A 19-year-old man and a 46-year-old man are the latest Duval County residents to be diagnosed with the West Nile virus.
There have now been 25 confirmed cases in Jacksonville this year, with the teen the youngest person diagnosed in the county.
"It just goes to show that no matter what age you are, you should be protecting yourself, because no matter how young you are you can get it," epidemiologist Vincy Samuel said. "Generally, we see increased risk in people over 50. However, once again, it's not to say that younger people won't get it. If you have extended outdoor exposure, you are at risk."
Last year, there were 20 cases of West Nile confirmed in Jacksonville, and two patients died with the disease. A patient in Glynn County, Ga., also died of the virus in 2011.
West Nile virus is a mosquito-borne illness and is not spread from person to person. There is no specific medication or vaccine for the virus.
About one in 150 people infected with West Nile will develop severe illness. Symptoms can include high fever, headache, neck stiffness, stupor, disorientation, coma, tremors, convulsions, muscle weakness, vision loss, numbness and paralysis. These symptoms may last several weeks, and neurological effects may be permanent.
The Duval County Health Department says 80 percent of people who have West Nile virus don't know it, but only 1 percent of people have severe effects. Officials say testing may be beneficial if a doctor deems it necessary.
The Health Department has issued a mosquito-borne illness alert for Duval County since the summer months.
The city's Mosquito Control Division has urged everyone to help prevent breeding by draining standing water. Officials there said they've seen a dramatic decrease in the number of mosquitoes since the summer, and they expect to see fewer as the weather gets cooler and conditions drier. But there's still a risk.
"With West Nile, it's a matter of one bite and you have the potential of catching it," Division Chief John Shellhorn said. "So we still tell people you need to be on guard, they need to try as best they can to eliminate breeding sites around their homes.

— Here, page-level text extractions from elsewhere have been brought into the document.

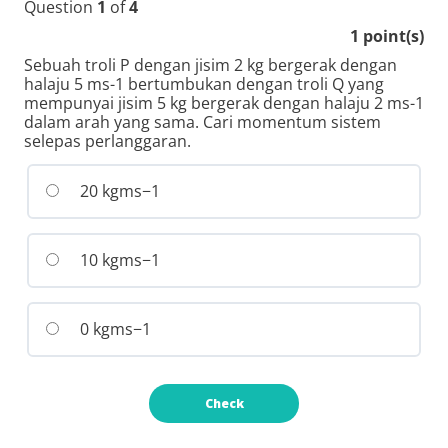
Question
1
of
4
1
point(s)
Sebuah troli P dengan jisim 2 kg bergerak dengan
halaju 5 ms-1 bertumbukan dengan troli Q yang
mempunyai jisim 5 kg bergerak dengan halaju 2 ms-1
dalam arah yang sama. Cari momentum sistem
selepas perlanggaran.
20 kgms−1
10 kgms−1
0 kgms−1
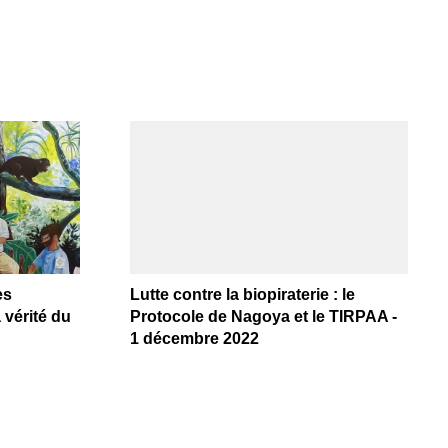
es
Lutte contre la biopiraterie : le
 vérité du
Protocole de Nagoya et le TIRPAA -
1 décembre 2022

Many of these species tend to stay near where they come off."
Florida Department of Health laboratories provide testing services for physicians treating patients with clinical signs of mosquito-borne disease.
To protect yourself from mosquitoes, you should remember "Drain and Cover."
Drain standing water to stop mosquitoes from multiplying.
- Drain water from garbage cans, house gutters, buckets, pool covers, coolers, toys, flower pots or any other containers where sprinkler or rain water has collected.
- Discard old tires, drums, bottles, cans, pots and pans, broken appliances and other items that aren't being used.
- Empty and clean birdbaths and pets' water bowls at least once or twice a week.
- Protect boats and vehicles from rain with tarps that don't accumulate water.
- Maintain swimming pools in good condition and appropriately chlorinated. Empty plastic swimming pools when not in use.
Cover skin with clothing or repellent.
- Clothing -- Wear shoes, socks, and long pants and long sleeves. This type of protection may be necessary for people who must work in areas where mosquitoes are present.
- Repellent -- Apply mosquito repellent to bare skin and clothing. Always use repellents according to the label. Repellents with DEET, picaridin, oil of lemon eucalyptus, and IR3535 are effective. Use mosquito netting to protect children younger than 2 months old.
Cover doors and windows with screens to keep mosquitoes out of your house. Repair broken screening on windows, doors, porches and patios.
Always read label directions carefully for the approved usage before you apply a repellent. Some repellents are not suitable for children.
Products with concentrations of up to 30 percent DEET are generally recommended. Other U.S. Environmental Protection Agency-approved repellents contain picaridin, oil of lemon eucalyptus, or IR3535. These products are generally available at local pharmacies. Look for active ingredients to be listed on the product label.
Apply insect repellent to exposed skin or onto clothing, but not under clothing.